The Landry News
- Author: Andrew Clements
- Illustrator: Sal Murdocca (hc) Brian Selznick (pb)
- Cover artist: Sal Murdocca (hc) Brian Selznick (pb)
- Language: English
- Genre: Children's
- Publisher: Aladdin Paperbacks
- Publication date: May 1, 1999
- Publication place: United States
- Media type: Print
- Pages: 130

= The Landry News =

1999 book by Andrew Clements

The Landry News is a children's book by Andrew Clements first published in the United States in 1999 by Aladdin.

==Plot summary==
Cara Landry, a student in Mr. Larson's 5th grade classroom, publishes her own newspaper titled "The Landry News". She includes an editorial about her teacher, Mr. Larson, who had once been the teacher of the year, but had over time become completely apathetic and demoralized. Mr. Larson soon returns to his old teaching ways, when Cara's merciless editorial opens his eyes to the truth. Cara continues the class newspaper as a "class project" and extends the newspaper with every edition, as the rest of the class begins to contribute to it.
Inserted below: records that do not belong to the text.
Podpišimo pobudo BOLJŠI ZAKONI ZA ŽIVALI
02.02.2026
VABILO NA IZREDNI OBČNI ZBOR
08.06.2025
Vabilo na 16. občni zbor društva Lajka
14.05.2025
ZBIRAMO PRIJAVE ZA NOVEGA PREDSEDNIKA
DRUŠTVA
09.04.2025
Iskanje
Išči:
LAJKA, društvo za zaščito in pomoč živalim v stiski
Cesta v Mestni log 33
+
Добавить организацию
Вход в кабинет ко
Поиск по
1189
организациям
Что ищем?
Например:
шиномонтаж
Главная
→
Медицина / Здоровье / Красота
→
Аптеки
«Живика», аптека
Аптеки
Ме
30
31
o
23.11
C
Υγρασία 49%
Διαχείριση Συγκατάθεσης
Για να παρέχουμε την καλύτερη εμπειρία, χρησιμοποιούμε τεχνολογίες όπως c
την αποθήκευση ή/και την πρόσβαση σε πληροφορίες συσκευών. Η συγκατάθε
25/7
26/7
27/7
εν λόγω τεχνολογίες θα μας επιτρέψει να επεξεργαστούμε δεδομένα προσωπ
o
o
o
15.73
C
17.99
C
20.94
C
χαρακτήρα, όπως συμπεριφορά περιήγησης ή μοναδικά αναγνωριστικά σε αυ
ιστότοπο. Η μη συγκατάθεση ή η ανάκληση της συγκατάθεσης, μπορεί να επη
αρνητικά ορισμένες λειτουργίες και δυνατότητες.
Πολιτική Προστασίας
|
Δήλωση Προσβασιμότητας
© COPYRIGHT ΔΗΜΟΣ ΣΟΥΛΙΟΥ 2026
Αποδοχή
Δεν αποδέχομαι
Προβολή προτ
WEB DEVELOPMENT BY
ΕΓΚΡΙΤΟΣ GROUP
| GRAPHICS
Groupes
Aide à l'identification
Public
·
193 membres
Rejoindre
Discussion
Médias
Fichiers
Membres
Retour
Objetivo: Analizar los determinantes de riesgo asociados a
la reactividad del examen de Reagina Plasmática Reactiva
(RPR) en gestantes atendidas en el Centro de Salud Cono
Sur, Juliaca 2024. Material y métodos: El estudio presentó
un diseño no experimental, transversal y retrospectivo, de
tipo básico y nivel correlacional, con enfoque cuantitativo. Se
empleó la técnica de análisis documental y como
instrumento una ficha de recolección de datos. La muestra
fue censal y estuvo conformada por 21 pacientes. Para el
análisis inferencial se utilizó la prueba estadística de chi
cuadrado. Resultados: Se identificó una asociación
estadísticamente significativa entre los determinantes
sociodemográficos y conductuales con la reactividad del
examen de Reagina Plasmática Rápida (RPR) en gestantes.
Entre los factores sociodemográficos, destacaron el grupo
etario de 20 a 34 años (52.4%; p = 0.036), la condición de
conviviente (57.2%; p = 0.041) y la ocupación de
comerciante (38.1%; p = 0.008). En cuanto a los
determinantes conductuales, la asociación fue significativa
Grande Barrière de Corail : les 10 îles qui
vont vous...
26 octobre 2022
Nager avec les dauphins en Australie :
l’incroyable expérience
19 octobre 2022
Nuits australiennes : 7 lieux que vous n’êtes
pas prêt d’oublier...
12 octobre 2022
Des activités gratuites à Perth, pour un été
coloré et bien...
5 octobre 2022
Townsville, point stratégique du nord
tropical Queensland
One day, a boy in the class comes up to her and asks if she could read a story his "friend" wrote, titled "Lost and Found". Cara realizes it was the boy who wrote the story, which is about a divorce between his parents and how he learned to deal with it. She loves the article because it describes how she felt when her parents were divorced. The story is printed in "The Landry News", only to have the principal, Dr. Barnes become furious at Mr. Larson for allowing it. Dr. Barnes is actually seeking a pretext to get rid of Mr. Larson, because he disapproves of the way Mr. Larson teaches. Dr. Barnes begins telling the media that the "article is too personally revealing for children, or anyone else," and forbids publication of the "Landry News".

The newspaper receives publicity because of the paper being banned, Cara is interviewed for TV, and a hearing is planned for Mr. Larson. On the day of the hearing, the boy who wrote the story reads it out loud. Cara says that if he is brave enough to say what he feels, the rest of them should be able to read his words. Mr. Larson is vindicated, and Cara hands out a special edition of the "Landry News". The last article of the newspaper is an editorial written by Cara, saying that Mr. Larson will soon be "Teacher of the Year" again. He then realizes that he had made the mistake of not taking care of the students' needs before this.

==Reception==
Tina Hudak, writing for School Library Journal, highlighted how Clements "uses an everyday classroom setting to illuminate words and their importance", including personal issues, such as divorce, as well as academic issues, such as "newspaper analysis, the Constitution, and the First Amendment", which "are introduced and briefly summarized". Clements further pointed out how Clements "clear and simple sentence structure" presents such topics "with sensitivity and a lot of humor".

Hudak also discussed how the audiobook's narrator, Andrew McCarthy, "uses inflection and tone with subtle voice changes to make the fifth grade girls and boys and the stodgy principal vital and believable characters".